Our most interesting and valuable interactions happen when we’re embedded with our clients and working side by side with their customers.
We’ve decided to practice what we preach and go remote. Our hypothesis was that when an agency like ours spends most of their time and money on a studio you get lazy. You’re less likely to lift your bum out of your ergonomic chair and get outside where you can literally muck about with your client’s customers.
For UX practitioners the real work hardly ever happens in the office.
This decision wasn’t taken likely. After all, having an office serves as a mark of credibility to some people.
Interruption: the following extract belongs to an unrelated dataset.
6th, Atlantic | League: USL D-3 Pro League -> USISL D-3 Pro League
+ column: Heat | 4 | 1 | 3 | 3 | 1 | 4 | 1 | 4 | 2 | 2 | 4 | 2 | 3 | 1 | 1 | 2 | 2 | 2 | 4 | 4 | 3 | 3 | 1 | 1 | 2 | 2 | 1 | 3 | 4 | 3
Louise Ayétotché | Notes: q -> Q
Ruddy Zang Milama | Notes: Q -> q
On hearing the news, several people wondered out loud if this meant we were no longer a real company.
This strikes me as strange when the same people applaud three hipsters in their mom’s basement building the “next big thing”, but suggest a 13-year old profitable company with more than 700 projects under their belts going remote is no longer real.
To ensure we were making the right decision we have been experimenting for almost a year already. Suffice to say the experiment has validated our hypothesis that being distributed means we’re able to deploy to our client’s battlefields at a moment’s notice and discourages us from having them always come to our office.
Over the past year our team has traveled to work with clients in 12 US states, and run work session or workshops in Mexico City, Barcelona, Reykjavik, Warsaw, New York, Paris, Lisbon, London, Quebec City and Edmonton.
For UX practitioners the real work hardly ever happens in the office.
My challenge is to all UX teams to consider the high value of getting closer to the action. You may not need to move out of your office as we did, but think about the gravity that a physical office creates.
Let’s invest in a UX culture that holds customer interaction above the size and decor of our studios. Let’s roll up our sleeves and spend more time talking to clients and their customers than hanging around the fully-stocked kitchen.